While recognising the need to shift away from the current unabated gas-dominated system to the flexible low carbon system of the future, DESNZ anticipates that a limited amount of new build gas capacity will be needed in the short term to ensure a secure and reliable system, for example to replace existing generation capacity as it expires. While low carbon technologies like power carbon capture usage and storage (CCUS), hydrogen-to-power (H2P) and long-duration electricity storage (LDES) are scaling up, mature gas technologies currently remain the main source of capacity. In addition, views are sought on an optimised Capacity Market (CM) (hence retaining and optimising the CM as the capacity adequacy mechanism for the GB electricity system) with a single auction, where the government proposes the introduction of a minimum procurement target (minima) to support investment of low carbon flexible technologies (Figure 4).

Figure 4: Summary of proposals under Challenge 3
Source: DESNZ
Note: FOAK = First of a Kind

Challenge 4:  Operating and optimising a renewables-based system, cost-effectively

As GB moves towards a low carbon electricity system, power generation is increasingly located farther from areas of demand. This situation often leads to a geographical mismatch between supply and demand (for example, with generation situated in the North of Scotland and demand in the Southeast of England), creating additional strain on network infrastructure and resulting in a greater number of periods of constraint and curtailment. Because of existing policy and market arrangements, developers are not required to adequately factor in location in their decision making. However, consumers ultimately bear the cost of resolving inefficient dispatch outcomes. Thus, DESNZ is investigating further options to improve the effectiveness of locational signals, in particular by seeking views from stakeholders regarding zonal pricing options (Figure 5).

Locational signals could encourage power generation and demand, where feasible, to locate in network areas where they can offer most value to the system and operate more efficiently, hence reducing system costs.
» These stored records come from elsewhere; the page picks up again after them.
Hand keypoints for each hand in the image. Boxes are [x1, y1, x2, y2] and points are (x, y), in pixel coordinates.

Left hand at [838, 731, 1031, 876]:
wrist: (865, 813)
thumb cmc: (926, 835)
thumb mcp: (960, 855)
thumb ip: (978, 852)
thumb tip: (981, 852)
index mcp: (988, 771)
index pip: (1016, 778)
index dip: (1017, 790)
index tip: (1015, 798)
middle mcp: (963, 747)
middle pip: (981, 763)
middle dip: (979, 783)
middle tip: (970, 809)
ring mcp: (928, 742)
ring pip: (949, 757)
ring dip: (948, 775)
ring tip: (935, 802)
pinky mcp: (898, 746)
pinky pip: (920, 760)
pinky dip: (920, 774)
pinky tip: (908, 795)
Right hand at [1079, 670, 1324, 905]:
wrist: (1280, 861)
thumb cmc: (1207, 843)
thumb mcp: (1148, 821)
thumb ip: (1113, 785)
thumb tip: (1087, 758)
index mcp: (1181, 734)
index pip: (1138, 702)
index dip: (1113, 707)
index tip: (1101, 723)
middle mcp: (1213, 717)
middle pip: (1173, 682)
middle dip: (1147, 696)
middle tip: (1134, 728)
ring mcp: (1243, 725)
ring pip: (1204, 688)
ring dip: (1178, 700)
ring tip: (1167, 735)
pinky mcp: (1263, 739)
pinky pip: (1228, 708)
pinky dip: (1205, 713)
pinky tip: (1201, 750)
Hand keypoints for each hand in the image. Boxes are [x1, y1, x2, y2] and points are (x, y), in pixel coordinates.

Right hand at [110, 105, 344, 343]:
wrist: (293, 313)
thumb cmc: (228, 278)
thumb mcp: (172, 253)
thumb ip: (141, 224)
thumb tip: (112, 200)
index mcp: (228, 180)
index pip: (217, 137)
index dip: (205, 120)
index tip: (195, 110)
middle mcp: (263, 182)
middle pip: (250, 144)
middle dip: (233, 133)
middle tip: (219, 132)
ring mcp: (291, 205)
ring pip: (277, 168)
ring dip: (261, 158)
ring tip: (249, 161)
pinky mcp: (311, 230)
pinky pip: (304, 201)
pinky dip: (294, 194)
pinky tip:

Thus, the locational value of electricity would be embedded into the wholesale price, reflecting the equilibrium between supply and demand as well as the available network capacity at each specific location. While the first consultation considered two forms of locational pricing, zonal and nodal, only the former is being considered moving forward. DESNZ deems that zonal locational pricing could provide key benefits, such as creating a more efficient system, lowering consumer bills, unlocking the potential to optimise whole-system flexibility and boosting economic growth. However, it also acknowledges risks, including potential increases in the cost of capital, implementation challenges, uncertainty around long-term liquidity, and adaptability.